Journée de campagne à Metz
Conférence de presse Café Flo. Parmi les journalistes présents, Cyril Destracque, rédacteur en chef de France Bleue Lorraine Nord. Première approche. Débat autour de la “croissance verte”, nouveau slogan marketing des néo-écolos. Non la croissance verte n’a rien à voir avec le développement écologique porté par Europe Ecologie et les acteurs civils du Grenelle. Un coup de peinture verte sur les vieux modèles de développement ne suffira pas à nous sortir de la crise.
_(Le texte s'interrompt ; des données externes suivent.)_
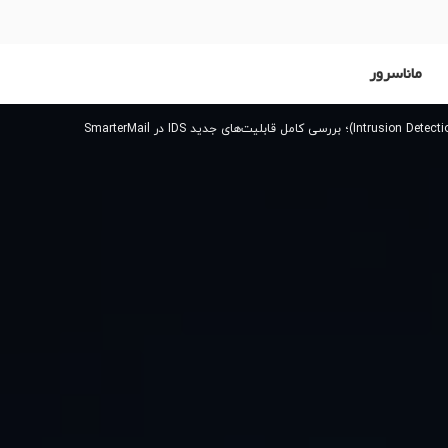
ماناسرور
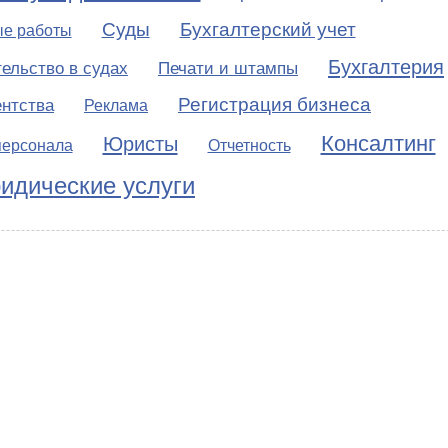
Суды
Бухгалтерский учет
ые работы
Бухгалтерия
ельство в судах
Печати и штампы
Регистрация бизнеса
ентства
Реклама
Консалтинг
Юристы
персонала
Отчетность
идические услуги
Cyril Destracque écoute, prend des notes. Sorte de préparatif(s) de l’émission La Voix est libre de samedi, qu’il co-animera aux côtés de Francine Dubail, journaliste à France3 Lorraine. 45Mn au coeur du programme d’Europe Ecologie. A coeur de nos propositions de campagne. Un axe principal sur lequel nous reviendrons tout au long de la journée. Mise au service de l’économie, l’écologie est créatrice d’emplois. Le Grenelle l’a encore rappelé. Les politiques traditionnels n’ont pas suivi. De là vient une grande part de mon engagement dans ces européennes et la rasion d’être d’Europe Ecologie. Ne pas se contenter de paroles mais agir. Tout ce que les partis traditionnels de gauche ou de droite ne font plus, ou si peu. Pendant ce temps, des entreprises ferment, sans espoir du lendemain pour les salariés. La Lorraine connaît cela bien mieux que de raison. Europe Ecologie, le Bruxelles de l’emploi, c’est 10 millions d’emplois en cinq ans.
L’investissement durable au service du développement local :
Petit aparté chez Valo. Antoine Auburtin, jeune ingénieur est également présent. Son projet de société: Ecota: le fonds coopératif lorrain d’investissement carbone. Les porteurs du projet: l’ENSAIA-INPL et Valo. Les adhérents sont des particuliers, des exploitations agricoles, des PME et des collectivités locales. Leur contribution annuelle repose sur leurs émissions estimées par un bilan carbone ; ces dernières sont transformées en parts sociales du fonds coopératif. Une incitation à la réduction des émissions est constituée par la mise en oeuvre d’une bonification versée aux adhérents ayant réussi à dépolluer. «De plus, ajoute Antoine, un site Internet mobilise la communauté des adhérents sur une démarche de dépollution.» Le fonds, lui, finance des projets de production d’énergie renouvelable (méthanisation, notamment), en local, chez des acteurs économiques de faible taille qui n’auraient pas pu les mettre en oeuvre sans son intervention (agriculteurs, PME). Les investissements du fonds sont dès lors constitués de parts sociales en SCI (ou autres structures ad hoc) qui génèrent des revenus (vente d’électricité, notamment). Les investissements sont réalisés en local (Grand Est), ce qui rend concret l’effort des adhérents et contribue au développement local.